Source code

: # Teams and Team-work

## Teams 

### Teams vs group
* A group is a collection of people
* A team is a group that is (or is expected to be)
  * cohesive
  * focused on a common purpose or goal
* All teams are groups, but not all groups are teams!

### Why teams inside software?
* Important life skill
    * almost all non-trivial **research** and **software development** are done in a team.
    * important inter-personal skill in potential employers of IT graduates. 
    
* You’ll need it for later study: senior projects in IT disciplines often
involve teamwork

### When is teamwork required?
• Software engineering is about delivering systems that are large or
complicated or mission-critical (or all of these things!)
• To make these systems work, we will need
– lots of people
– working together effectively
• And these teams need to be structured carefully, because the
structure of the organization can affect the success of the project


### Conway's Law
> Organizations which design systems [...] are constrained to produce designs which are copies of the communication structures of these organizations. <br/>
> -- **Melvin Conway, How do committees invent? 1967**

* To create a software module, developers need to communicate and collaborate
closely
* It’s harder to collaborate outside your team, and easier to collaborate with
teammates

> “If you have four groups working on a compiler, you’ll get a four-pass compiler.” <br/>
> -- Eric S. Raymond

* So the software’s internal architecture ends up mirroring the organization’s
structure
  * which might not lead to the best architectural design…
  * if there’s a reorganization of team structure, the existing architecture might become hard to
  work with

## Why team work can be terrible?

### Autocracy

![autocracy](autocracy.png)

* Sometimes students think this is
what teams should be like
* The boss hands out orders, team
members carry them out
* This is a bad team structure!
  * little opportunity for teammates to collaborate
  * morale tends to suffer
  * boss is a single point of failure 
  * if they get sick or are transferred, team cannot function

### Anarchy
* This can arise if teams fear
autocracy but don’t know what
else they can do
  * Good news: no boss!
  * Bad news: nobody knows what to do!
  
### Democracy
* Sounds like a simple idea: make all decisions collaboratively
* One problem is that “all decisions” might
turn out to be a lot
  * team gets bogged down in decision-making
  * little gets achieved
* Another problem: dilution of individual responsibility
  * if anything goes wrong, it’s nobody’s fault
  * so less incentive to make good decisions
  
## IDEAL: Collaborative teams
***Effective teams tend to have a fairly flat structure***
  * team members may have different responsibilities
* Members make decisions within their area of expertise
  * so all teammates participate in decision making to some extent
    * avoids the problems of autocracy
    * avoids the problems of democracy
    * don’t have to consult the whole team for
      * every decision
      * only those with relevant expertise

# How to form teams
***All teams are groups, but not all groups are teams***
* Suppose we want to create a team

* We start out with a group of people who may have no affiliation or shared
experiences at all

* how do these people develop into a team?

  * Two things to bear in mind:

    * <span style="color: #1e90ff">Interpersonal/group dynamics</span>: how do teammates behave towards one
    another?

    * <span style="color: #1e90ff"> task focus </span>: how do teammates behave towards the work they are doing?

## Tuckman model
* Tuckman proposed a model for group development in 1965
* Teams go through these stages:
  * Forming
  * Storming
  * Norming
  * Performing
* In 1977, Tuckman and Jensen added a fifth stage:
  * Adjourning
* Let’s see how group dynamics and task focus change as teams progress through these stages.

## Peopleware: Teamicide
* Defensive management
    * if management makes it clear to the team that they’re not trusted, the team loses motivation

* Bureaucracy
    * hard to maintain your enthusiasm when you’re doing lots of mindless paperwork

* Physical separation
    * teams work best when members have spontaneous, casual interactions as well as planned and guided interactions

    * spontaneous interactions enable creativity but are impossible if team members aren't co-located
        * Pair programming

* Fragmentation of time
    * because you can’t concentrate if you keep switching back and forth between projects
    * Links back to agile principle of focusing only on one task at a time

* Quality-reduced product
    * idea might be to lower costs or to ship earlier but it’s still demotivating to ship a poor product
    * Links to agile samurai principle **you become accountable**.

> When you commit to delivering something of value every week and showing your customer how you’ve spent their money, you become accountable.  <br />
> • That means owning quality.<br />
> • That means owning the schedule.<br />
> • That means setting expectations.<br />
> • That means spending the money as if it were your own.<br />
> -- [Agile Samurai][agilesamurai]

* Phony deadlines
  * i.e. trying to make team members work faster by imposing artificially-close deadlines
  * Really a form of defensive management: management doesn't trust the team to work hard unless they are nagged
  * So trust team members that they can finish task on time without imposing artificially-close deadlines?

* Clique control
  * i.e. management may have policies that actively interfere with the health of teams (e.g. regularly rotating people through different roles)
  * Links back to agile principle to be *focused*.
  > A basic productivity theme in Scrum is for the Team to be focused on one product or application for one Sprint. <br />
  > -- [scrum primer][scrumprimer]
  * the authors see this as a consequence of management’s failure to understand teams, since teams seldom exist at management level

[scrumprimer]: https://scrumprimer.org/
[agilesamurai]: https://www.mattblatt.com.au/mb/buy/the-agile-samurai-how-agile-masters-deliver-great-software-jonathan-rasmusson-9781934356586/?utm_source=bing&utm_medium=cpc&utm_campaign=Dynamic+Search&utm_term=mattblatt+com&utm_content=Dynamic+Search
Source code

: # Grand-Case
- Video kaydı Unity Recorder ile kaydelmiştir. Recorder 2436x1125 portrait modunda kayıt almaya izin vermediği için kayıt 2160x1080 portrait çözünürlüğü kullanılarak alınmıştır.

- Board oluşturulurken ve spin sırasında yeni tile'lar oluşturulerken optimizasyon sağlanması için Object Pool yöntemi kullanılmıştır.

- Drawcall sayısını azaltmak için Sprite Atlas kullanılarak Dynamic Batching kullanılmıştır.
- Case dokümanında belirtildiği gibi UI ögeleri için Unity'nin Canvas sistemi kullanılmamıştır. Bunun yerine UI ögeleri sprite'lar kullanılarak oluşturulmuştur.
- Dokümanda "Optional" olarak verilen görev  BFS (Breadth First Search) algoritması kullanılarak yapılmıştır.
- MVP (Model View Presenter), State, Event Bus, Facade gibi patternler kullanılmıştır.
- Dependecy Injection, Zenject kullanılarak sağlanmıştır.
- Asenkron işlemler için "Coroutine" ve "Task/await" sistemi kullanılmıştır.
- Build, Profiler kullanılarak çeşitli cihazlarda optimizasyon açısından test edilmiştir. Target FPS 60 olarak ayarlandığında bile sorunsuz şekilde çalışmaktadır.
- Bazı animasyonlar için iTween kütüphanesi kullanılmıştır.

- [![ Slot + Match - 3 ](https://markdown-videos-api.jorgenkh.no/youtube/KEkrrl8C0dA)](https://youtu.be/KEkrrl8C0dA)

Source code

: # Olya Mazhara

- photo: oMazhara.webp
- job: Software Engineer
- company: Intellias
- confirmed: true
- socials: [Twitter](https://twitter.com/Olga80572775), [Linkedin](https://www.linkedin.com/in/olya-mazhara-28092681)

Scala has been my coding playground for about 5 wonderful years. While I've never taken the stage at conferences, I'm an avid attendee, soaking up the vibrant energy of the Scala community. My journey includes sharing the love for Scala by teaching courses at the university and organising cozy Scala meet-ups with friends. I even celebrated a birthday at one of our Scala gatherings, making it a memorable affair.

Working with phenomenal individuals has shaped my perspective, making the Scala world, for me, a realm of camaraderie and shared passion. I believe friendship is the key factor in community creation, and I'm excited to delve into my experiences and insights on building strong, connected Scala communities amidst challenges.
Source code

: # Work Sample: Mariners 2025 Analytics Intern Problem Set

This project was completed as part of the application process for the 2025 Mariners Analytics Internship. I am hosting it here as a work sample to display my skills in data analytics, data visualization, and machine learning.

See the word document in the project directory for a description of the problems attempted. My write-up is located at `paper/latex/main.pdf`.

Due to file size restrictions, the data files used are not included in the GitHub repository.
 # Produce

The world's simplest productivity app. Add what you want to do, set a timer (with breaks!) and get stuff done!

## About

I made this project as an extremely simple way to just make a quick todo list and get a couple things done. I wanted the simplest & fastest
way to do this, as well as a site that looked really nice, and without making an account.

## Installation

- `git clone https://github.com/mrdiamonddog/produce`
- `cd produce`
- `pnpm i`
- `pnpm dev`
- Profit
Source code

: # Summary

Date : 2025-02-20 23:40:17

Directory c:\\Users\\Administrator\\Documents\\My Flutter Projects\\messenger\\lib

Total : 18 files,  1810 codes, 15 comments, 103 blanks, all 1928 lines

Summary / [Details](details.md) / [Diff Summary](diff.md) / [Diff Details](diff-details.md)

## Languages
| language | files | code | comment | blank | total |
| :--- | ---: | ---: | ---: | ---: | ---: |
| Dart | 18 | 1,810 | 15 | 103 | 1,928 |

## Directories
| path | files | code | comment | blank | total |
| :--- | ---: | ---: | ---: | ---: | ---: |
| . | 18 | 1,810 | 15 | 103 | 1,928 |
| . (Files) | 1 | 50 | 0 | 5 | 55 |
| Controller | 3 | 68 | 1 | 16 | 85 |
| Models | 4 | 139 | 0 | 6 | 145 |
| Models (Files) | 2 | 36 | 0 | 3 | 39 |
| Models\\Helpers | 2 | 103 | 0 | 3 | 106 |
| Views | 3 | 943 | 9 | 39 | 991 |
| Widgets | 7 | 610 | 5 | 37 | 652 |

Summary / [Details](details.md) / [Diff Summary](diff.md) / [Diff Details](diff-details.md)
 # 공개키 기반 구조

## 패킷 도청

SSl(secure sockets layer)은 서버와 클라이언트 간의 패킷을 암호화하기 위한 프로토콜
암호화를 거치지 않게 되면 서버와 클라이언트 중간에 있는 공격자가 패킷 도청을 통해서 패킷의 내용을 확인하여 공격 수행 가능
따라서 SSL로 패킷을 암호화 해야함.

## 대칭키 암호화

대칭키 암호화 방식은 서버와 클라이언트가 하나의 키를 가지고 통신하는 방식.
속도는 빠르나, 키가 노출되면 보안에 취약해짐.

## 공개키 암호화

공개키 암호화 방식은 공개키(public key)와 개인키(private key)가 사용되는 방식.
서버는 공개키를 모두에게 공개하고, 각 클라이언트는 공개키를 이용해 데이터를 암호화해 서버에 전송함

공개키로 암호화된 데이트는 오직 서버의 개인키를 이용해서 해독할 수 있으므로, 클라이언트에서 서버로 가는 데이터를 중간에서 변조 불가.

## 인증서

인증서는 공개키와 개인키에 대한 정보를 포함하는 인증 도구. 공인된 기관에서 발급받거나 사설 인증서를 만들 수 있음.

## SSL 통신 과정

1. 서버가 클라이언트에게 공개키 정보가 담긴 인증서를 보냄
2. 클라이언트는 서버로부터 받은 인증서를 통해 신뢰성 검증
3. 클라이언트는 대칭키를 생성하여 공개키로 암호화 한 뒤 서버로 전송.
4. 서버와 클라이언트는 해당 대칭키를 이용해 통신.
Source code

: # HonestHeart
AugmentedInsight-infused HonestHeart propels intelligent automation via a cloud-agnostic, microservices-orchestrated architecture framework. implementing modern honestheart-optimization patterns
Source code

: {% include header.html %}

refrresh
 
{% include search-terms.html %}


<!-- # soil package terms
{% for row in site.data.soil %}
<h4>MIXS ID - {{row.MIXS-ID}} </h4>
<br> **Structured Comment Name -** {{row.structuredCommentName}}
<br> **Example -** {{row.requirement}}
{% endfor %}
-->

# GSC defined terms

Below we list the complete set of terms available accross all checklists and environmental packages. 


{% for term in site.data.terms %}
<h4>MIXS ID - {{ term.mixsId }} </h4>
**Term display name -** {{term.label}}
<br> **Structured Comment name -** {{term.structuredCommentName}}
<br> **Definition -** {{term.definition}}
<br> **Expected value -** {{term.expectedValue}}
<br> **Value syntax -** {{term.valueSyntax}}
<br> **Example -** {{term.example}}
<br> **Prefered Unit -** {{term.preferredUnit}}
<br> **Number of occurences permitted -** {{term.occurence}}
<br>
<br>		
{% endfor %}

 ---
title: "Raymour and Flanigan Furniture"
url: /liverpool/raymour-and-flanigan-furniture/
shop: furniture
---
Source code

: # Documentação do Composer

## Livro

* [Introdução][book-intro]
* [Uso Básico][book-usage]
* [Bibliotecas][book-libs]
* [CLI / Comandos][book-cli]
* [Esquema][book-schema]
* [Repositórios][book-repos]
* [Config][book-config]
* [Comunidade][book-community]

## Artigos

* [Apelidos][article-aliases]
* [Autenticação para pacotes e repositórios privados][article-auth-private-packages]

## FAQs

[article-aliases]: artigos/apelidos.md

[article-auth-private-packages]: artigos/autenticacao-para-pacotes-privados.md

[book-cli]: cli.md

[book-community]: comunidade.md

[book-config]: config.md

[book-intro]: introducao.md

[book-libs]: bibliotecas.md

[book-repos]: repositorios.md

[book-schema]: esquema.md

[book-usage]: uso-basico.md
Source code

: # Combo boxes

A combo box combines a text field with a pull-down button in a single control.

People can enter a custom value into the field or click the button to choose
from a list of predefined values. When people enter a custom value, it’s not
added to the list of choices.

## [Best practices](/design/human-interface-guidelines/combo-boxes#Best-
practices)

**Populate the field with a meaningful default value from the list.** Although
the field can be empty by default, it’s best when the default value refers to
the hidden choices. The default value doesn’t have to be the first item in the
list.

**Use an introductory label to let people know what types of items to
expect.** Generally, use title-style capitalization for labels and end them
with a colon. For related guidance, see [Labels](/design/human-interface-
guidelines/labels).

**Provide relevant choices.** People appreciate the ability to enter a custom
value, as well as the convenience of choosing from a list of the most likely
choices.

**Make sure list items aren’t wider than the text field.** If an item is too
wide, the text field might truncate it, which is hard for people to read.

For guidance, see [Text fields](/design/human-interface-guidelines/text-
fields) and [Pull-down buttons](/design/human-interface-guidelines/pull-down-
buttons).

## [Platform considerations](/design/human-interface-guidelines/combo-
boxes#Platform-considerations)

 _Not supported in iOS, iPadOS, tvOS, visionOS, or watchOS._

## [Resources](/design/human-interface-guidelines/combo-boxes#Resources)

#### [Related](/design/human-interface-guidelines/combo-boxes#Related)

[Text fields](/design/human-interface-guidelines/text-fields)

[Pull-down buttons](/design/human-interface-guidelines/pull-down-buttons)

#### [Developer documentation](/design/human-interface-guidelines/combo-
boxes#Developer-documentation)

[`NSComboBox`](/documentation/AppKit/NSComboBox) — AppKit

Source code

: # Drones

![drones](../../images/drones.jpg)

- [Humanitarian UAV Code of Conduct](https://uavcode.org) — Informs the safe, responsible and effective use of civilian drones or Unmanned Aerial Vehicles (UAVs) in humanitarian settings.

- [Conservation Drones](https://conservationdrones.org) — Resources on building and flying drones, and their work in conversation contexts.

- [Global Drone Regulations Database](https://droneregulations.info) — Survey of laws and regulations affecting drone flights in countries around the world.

══════

Exercise:
Pull out the stretch from the start of the entries through the line containing "Eric S. Raymond", and copy those lines exactly as they appear.

Written answer:
Source code

: # Teams and Team-work

## Teams 

### Teams vs group
* A group is a collection of people
* A team is a group that is (or is expected to be)
  * cohesive
  * focused on a common purpose or goal
* All teams are groups, but not all groups are teams!

### Why teams inside software?
* Important life skill
    * almost all non-trivial **research** and **software development** are done in a team.
    * important inter-personal skill in potential employers of IT graduates. 
    
* You’ll need it for later study: senior projects in IT disciplines often
involve teamwork

### When is teamwork required?
• Software engineering is about delivering systems that are large or
complicated or mission-critical (or all of these things!)
• To make these systems work, we will need
– lots of people
– working together effectively
• And these teams need to be structured carefully, because the
structure of the organization can affect the success of the project


### Conway's Law
> Organizations which design systems [...] are constrained to produce designs which are copies of the communication structures of these organizations. <br/>
> -- **Melvin Conway, How do committees invent? 1967**

* To create a software module, developers need to communicate and collaborate
closely
* It’s harder to collaborate outside your team, and easier to collaborate with
teammates

> “If you have four groups working on a compiler, you’ll get a four-pass compiler.” <br/>
> -- Eric S. Raymond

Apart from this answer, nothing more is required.